- The poster for UFC 216: Ferguson vs. Lee
- Promotion: Ultimate Fighting Championship
- Date: October 7, 2017
- Venue: T-Mobile Arena
- City: Paradise, Nevada
- Attendance: 10,638
- Total gate: $677,999.50
- Buyrate: 200,000

Event chronology
| UFC Fight Night: Saint Preux vs. Okami | UFC 216: Ferguson vs. Lee | UFC Fight Night: Cowboy vs. Till |

= UFC 216 =

UFC mixed martial arts event in 2017

UFC 216: Ferguson vs. Lee was a mixed martial arts event produced by the Ultimate Fighting Championship held on October 7, 2017, at T-Mobile Arena in Paradise, Nevada, part of the Las Vegas metropolitan area.

==Background==
A UFC Heavyweight Championship bout between current champion Stipe Miocic and former two-time champion Cain Velasquez was initially targeted to headline this event. After that pairing failed to materialize, the promotion announced plans for an interim UFC Lightweight Championship bout between The Ultimate Fighter: Team Lesnar vs. Team dos Santos welterweight winner Tony Ferguson and Kevin Lee to serve as the main event.

A UFC Flyweight Championship bout between current champion Demetrious Johnson and Ray Borg was expected to headline UFC 215. However, the fight was canceled a day before the event, as Borg was forced to withdraw from the fight due to illness. His illness was unrelated to his weight cut, sources say. The fight was later rescheduled for this event. If successful, Johnson would have the all-time most consecutive UFC title defenses in any division, with eleven.

Abel Trujillo was expected to face Lando Vannata at the event.
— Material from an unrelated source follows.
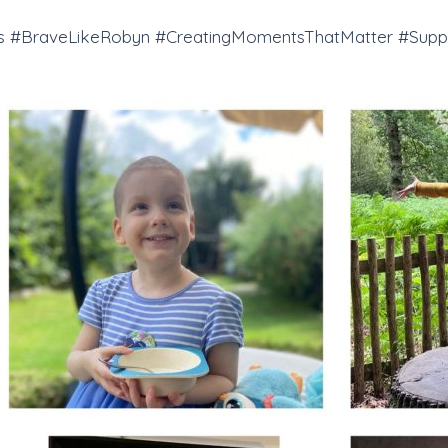
 #BraveLikeRobyn #CreatingMomentsThatMatter #Suppo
However, Trujillo was removed from the card on August 14 for undisclosed reasons and was replaced by Bobby Green.

Paige VanZant was expected to face Jessica Eye at the event. However, VanZant pulled out of the fight on September 25 citing a back injury and the bout was scrapped.
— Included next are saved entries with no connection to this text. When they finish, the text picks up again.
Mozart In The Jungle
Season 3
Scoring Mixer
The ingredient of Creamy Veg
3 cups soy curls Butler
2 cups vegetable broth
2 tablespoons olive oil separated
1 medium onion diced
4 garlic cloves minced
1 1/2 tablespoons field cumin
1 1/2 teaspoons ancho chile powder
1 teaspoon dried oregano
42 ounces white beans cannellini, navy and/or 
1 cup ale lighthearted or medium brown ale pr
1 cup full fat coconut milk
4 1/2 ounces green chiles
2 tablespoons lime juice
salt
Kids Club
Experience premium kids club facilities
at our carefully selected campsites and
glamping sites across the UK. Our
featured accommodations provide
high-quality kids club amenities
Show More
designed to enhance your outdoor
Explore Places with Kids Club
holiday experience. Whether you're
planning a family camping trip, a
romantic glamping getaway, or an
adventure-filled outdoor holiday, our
A women's flyweight bout between promotional newcomers Andrea Lee and Kalindra Faria was expected to be a late addition to this event, as it was announced on September 28. However a few hours later, it was revealed that Lee was pulled from the contest as she did not go through the USADA testing pool for six months. Usually short notice fights do not need to follow such rule, but since she has failed a drug test in the past, Lee must fulfill that requirement. She was replaced by fellow promotional newcomer Mara Romero Borella.
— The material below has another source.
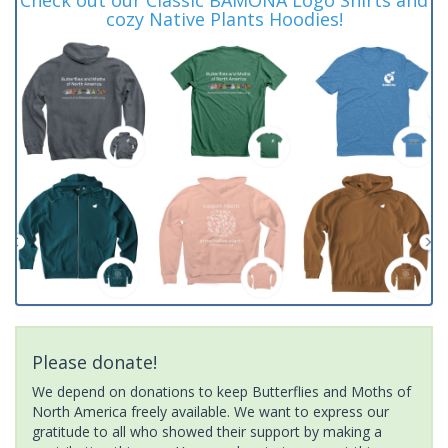
cozy Native Plants Hoodies!
Please donate!
We depend on donations to keep Butterflies and Moths of
North America freely available. We want to express our
gratitude to all who showed their support by making a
A lightweight bout between Nik Lentz and former Bellator Lightweight Champion Will Brooks was slated for the preliminary portion of the card. However the pairing was scrapped during the weigh-ins for the event, as Lentz was stricken with "medical issues" and deemed unfit to compete.

A heavyweight bout between former heavyweight champion Fabrício Werdum and Derrick Lewis was slated for the main card. However, the fight was scrapped the day of the event when Lewis could not move due to back pain from a previous back injury. As a result, Walt Harris, who was originally scheduled to face Mark Godbeer in a preliminary bout, was tabbed as a short-notice opponent for Werdum.

==Bonus awards==
The following fighters were awarded $50,000 bonuses:
- Fight of the Night: Lando Vannata vs. Bobby Green
- Performance of the Night: Demetrious Johnson and John Moraga

==Reported payout==
The following is the reported payout to the fighters as reported to the Nevada State Athletic Commission. It does not include sponsor money and also does not include the UFC's traditional "fight night" bonuses. The total disclosed payout for the event was $2,178,000.
- Tony Ferguson: $500,000 (includes $250,000 win bonus) def. Kevin Lee: $250,000
- Demetrious Johnson: $370,000 (no win bonus) def. Ray Borg: $100,000
- Fabrício Werdum: $400,000 (includes $125,000 win bonus) def. Walt Harris: $28,000
- Mara Romero Borella: $24,000 (includes $12,000 win bonus) def. Kalindra Faria: $12,000
- Beneil Dariush: $48,000 drew with Evan Dunham: $40,000
- Cody Stamann: $24,000 (includes $12,000 win bonus) def. Tom Duquesnoy: $23,000
- Lando Vannata: $25,000 drew with Bobby Green: $24,000
- Poliana Botelho: $20,000 (includes $10,000 win bonus) def. Pearl Gonzalez: $10,000
- Matt Schnell: $20,000 (includes $10,000 win bonus) def. Marco Beltrán: $14,000
- John Moraga: $68,000 (includes $34,000 win bonus) def. Magomed Bibulatov: $17,000
- Brad Tavares: $74,000 (includes $37,000 win bonus) def. Thales Leites: $57,000

Although not included on the NSAC's initial report, Mark Godbeer ($15,000/$15,000) was paid his show purse and a win bonus after he was removed from his scheduled bout with Walt Harris on the day of the event.

==Records set==
With his win, Johnson broke Anderson Silva's record for most consecutive title defenses (11).